Department of Computer Science, National Centre for Text Mining, University of Manchester, Manchester, United Kingdom.
Centre for Occupational and Environmental Health, School of Health Sciences, University of Manchester, Manchester, United Kingdom.
PLoS One. 2024 Aug 15;19(8):e0307844. doi: 10.1371/journal.pone.0307844. eCollection 2024.
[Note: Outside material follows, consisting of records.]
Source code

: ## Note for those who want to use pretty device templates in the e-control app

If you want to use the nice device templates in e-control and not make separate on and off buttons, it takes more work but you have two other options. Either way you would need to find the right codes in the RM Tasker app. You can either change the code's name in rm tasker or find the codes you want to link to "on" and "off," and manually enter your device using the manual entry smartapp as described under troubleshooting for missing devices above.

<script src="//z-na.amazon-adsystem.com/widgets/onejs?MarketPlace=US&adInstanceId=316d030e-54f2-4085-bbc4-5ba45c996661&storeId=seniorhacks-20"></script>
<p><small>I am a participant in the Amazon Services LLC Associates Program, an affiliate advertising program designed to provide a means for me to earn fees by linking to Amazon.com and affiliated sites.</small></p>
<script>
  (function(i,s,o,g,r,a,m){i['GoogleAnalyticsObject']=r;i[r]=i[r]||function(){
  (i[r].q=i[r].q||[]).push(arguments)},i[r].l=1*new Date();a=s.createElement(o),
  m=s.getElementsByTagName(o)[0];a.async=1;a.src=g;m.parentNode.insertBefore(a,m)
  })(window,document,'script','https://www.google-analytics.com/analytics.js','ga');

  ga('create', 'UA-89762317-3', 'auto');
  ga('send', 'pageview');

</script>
An individual's likelihood of developing non-communicable diseases is often influenced by the types, intensities and duration of exposures at work. Job exposure matrices provide exposure estimates associated with different occupations. However, due to their time-consuming expert curation process, job exposure matrices currently cover only a subset of possible workplace exposures and may not be regularly updated. Scientific literature articles describing exposure studies provide important supporting evidence for developing and updating job exposure matrices, since they report on exposures in a variety of occupational scenarios. However, the constant growth of scientific literature is increasing the challenges of efficiently identifying relevant articles and important content within them. Natural language processing methods emulate the human process of reading and understanding texts, but in a fraction of the time. Such methods can increase the efficiency of both finding relevant documents and pinpointing specific information within them, which could streamline the process of developing and updating job exposure matrices. Named entity recognition is a fundamental natural language processing method for language understanding, which automatically identifies mentions of domain-specific concepts (named entities) in documents, e.g., exposures, occupations and job tasks. State-of-the-art machine learning models typically use evidence from an annotated corpus, i.e., a set of documents in which named entities are manually marked up (annotated) by experts, to learn how to detect named entities automatically in new documents. We have developed a novel annotated corpus of scientific articles to support machine learning based named entity recognition relevant to occupational substance exposures. Through incremental refinements to the annotation process, we demonstrate that expert annotators can attain high levels of agreement, and that the corpus can be used to train high-performance named entity recognition models. The corpus thus constitutes an important foundation for the wider development of natural language processing tools to support the study of occupational exposures.
个体患非传染性疾病的可能性通常受工作中接触类型、强度和持续时间的影响。职业暴露矩阵提供与不同职业相关的暴露估计。然而,由于其耗时的专家编辑过程,职业暴露矩阵目前仅涵盖部分可能的工作场所暴露,并且可能不会定期更新。描述暴露研究的科学文献文章为开发和更新职业暴露矩阵提供了重要的支持证据,因为它们报告了各种职业场景中的暴露情况。然而,科学文献的不断增长增加了有效识别相关文章和其中重要内容的挑战。自然语言处理方法模拟人类阅读和理解文本的过程,但时间要短得多。这些方法可以提高发现相关文档和其中特定信息的效率,从而简化开发和更新职业暴露矩阵的过程。命名实体识别是语言理解的一种基本自然语言处理方法,它自动识别文档中特定领域概念(命名实体)的提及,例如暴露、职业和工作任务。最先进的机器学习模型通常使用来自注释语料库的证据,即一组由专家手动标记(注释)命名实体的文档,以学习如何在新文档中自动检测命名实体。我们开发了一个新的科学文章注释语料库,以支持基于机器学习的职业物质暴露相关的命名实体识别。通过对注释过程的逐步改进,我们证明了专家注释者可以达到高度一致的水平,并且该语料库可用于训练高性能命名实体识别模型。因此,该语料库构成了开发支持职业暴露研究的自然语言处理工具的重要基础。